Here comes the critical objection, however. Greece, like any country, is more than a combination of landscape and climate; it includes the people and their culture. The transformation of a large part of the country into a commodity stripped of its human component is potentially a disaster. What’s more, the “Greek summer” is not just a marketing catchphrase. It is much more for Greeks: something elemental and profound, connecting them to their experiences, their land, and their past. It is an essential part of their collective identity.
Indeed, how many Greeks of my generation have not had the experience of weeks-long holidays at pristine beaches on tiny budgets? The summer literally defines us, as economist Aristos Doxiadis so aptly argued in a piece for Kathimerini in 2013: “Summer is something some people buy and others own as a birthright. We Greeks belong in the latter category.” Going on holidays, he noted, is something provided by the global tourism industry for most people in the West, yet for urban Greeks, summer holidays are “not a service we pay for, but a return to our own, parallel life… Summer is our second home. For many, this is quite literally true thanks to widespread small-scale property ownership. But even others who stay at hotels or rented rooms know exactly what they’re looking for: a beach, some fishing, a hike, a taverna or a beach bar.”

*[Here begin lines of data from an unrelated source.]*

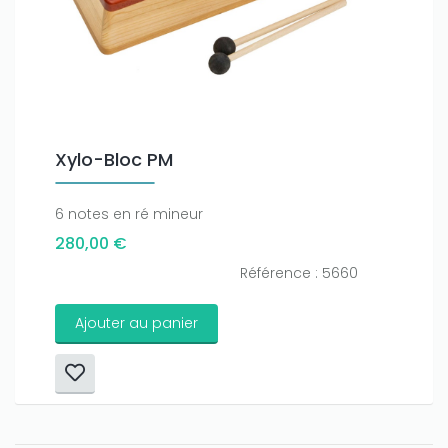
Xylo-Bloc PM
6 notes en ré mineur
280,00 €
Référence : 5660
Ajouter au panier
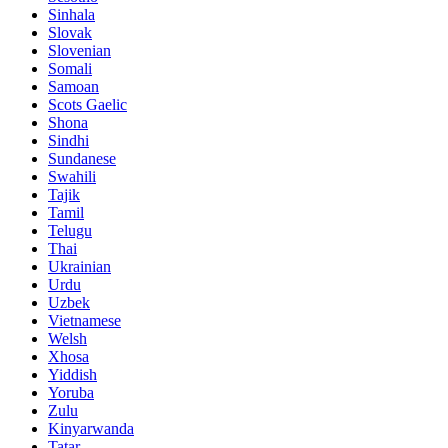
Sinhala
Slovak
Slovenian
Somali
Samoan
Scots Gaelic
Shona
Sindhi
Sundanese
Swahili
Tajik
Tamil
Telugu
Thai
Ukrainian
Urdu
Uzbek
Vietnamese
Welsh
Xhosa
Yiddish
Yoruba
Zulu
Kinyarwanda
Tatar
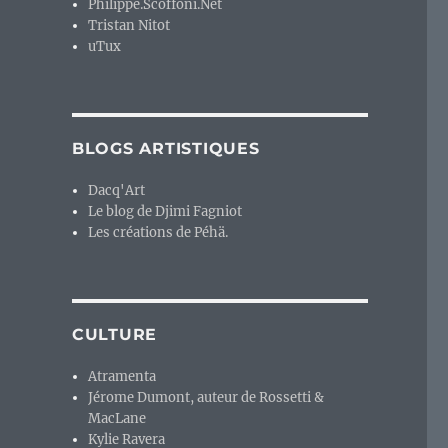
Philippe.Scoffoni.Net
Tristan Nitot
uTux
BLOGS ARTISTIQUES
Dacq'Art
Le blog de Djimi Fagniot
Les créations de Péhä.
CULTURE
Atramenta
Jérome Dumont, auteur de Rossetti &
MacLane
Kylie Ravera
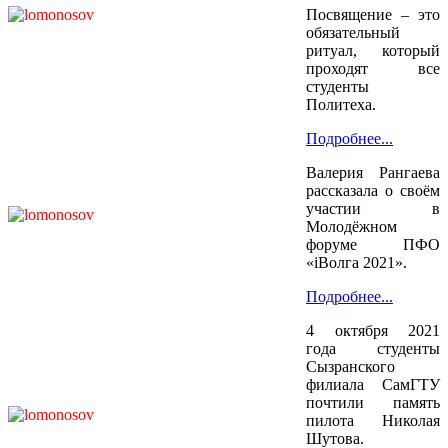
Посвящение – это
обязательный
ритуал, который
проходят все
студенты
Политеха.
Подробнее...
Валерия Рангаева
рассказала о своём
участии в
Молодёжном
форуме ПФО
«iВолга 2021».
Подробнее...
4 октября 2021
года студенты
Сызранского
филиала СамГТУ
почтили память
пилота Николая
Шутова.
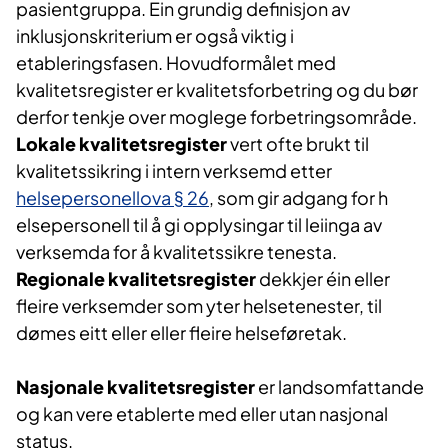
pasientgruppa. Ein grundig definisjon av
inklusjonskriterium er også viktig i
etableringsfasen. Hovudformålet med
kvalitetsregister er kvalitetsforbetring og du bør
derfor tenkje over moglege forbetringsområde.
Lokale kvalitetsregister
vert ofte brukt til
kvalitetssikring i intern verksemd etter
helsepersonellova § 26​
, som gir adgang for h​
elsepersonell til å gi opplysingar til leiinga av
verksemda for å kvalitetssikre tenesta.
Regionale kvalitetsregister
dekkjer éin eller
fleire verksemder som yter helsetenester, til
dømes eitt eller eller fleire helseføretak.
Nasjonale kvalitetsregister
er landsomfattande
og kan vere etablerte med eller utan nasjonal
status.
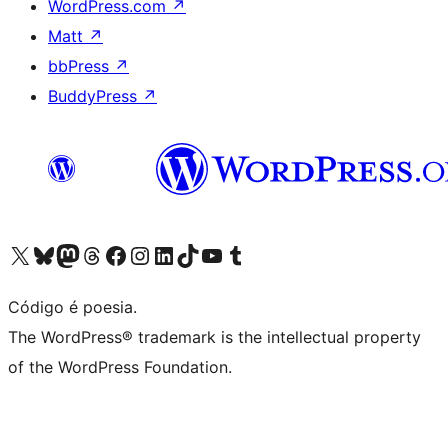
WordPress.com
↗
Matt
↗
bbPress
↗
BuddyPress
↗
Acessar nossa conta do X (antigo Twitter)
Acessar nossa conta do Bluesky
Acessar nossa conta do Mastodon
Acessar nossa conta do Threads
Acessar nossa página do Facebook
Acessar nossa conta do Instagram
Acessar nossa conta do LinkedIn
Acessar nossa conta do TikTok
Acessar nosso canal do YouTube
Acessar nossa conta no Tumblr
Código é poesia.
The WordPress® trademark is the intellectual property
of the WordPress Foundation.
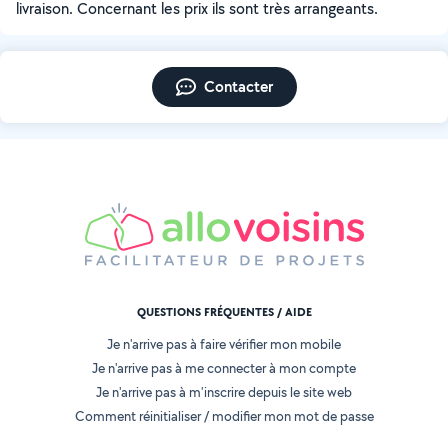
livraison. Concernant les prix ils sont très arrangeants.
Contacter
QUESTIONS FRÉQUENTES / AIDE
Je n'arrive pas à faire vérifier mon mobile
Je n'arrive pas à me connecter à mon compte
Je n'arrive pas à m'inscrire depuis le site web
Comment réinitialiser / modifier mon mot de passe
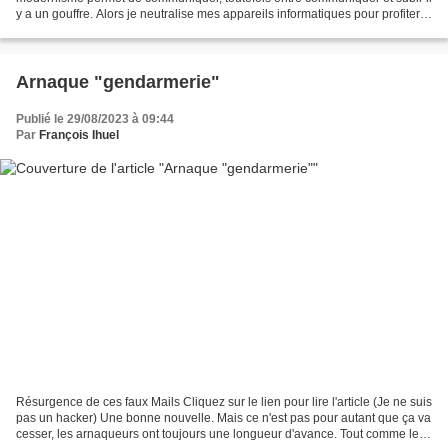
y a un gouffre. Alors je neutralise mes appareils informatiques pour profiter
du calme. Bonne journée...
Arnaque "gendarmerie"
Publié le 29/08/2023 à 09:44
Par
François Ihuel
Résurgence de ces faux Mails Cliquez sur le lien pour lire l'article (Je ne suis
pas un hacker) Une bonne nouvelle. Mais ce n'est pas pour autant que ça va
cesser, les arnaqueurs ont toujours une longueur d'avance. Tout comme les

And yet this is a description that already seems dated. The Greeks’ special relationship with the summer that emerged with the country’s urbanization about half a century ago, is already waning. Starkly put, we are bequeathing the subsequent generations of Greeks not just a massive pile of debt, but also a summerless Greece.
The toll will not just be psychological. It carries with it significant economic ramifications. The replacement of a rich human environment by a sterile resort culture intended for the very rich will cost Greece another, much more important comparative advantage, and a potential game changer at that. As I argued in my book “The Greek Dream,” Greece’s ability to attract creative people to live and work there relies on its ability to offer access to a highly attractive lifestyle; the Greek summer is a key component of that lifestyle. Lose access to it and the lifestyle proposition becomes much less attractive.
I am afraid that Greece has already embarked on an irreversible path. Just as the poverty-stricken Cyclades of the 1950s became the mass tourism engine we see today, so they will likely be transformed into a VIP mecca. What can be done about it? Here is not the place to discuss how to deal with these developments. Clearly, solutions are unlikely to be found in a romantic longing for a past that is now gone. Managing this new reality calls for targeted and clever public policies, a goal that is hard but not impossible. This, in turn, requires that we recognize how dramatic is the shift that is taking place right before our eyes.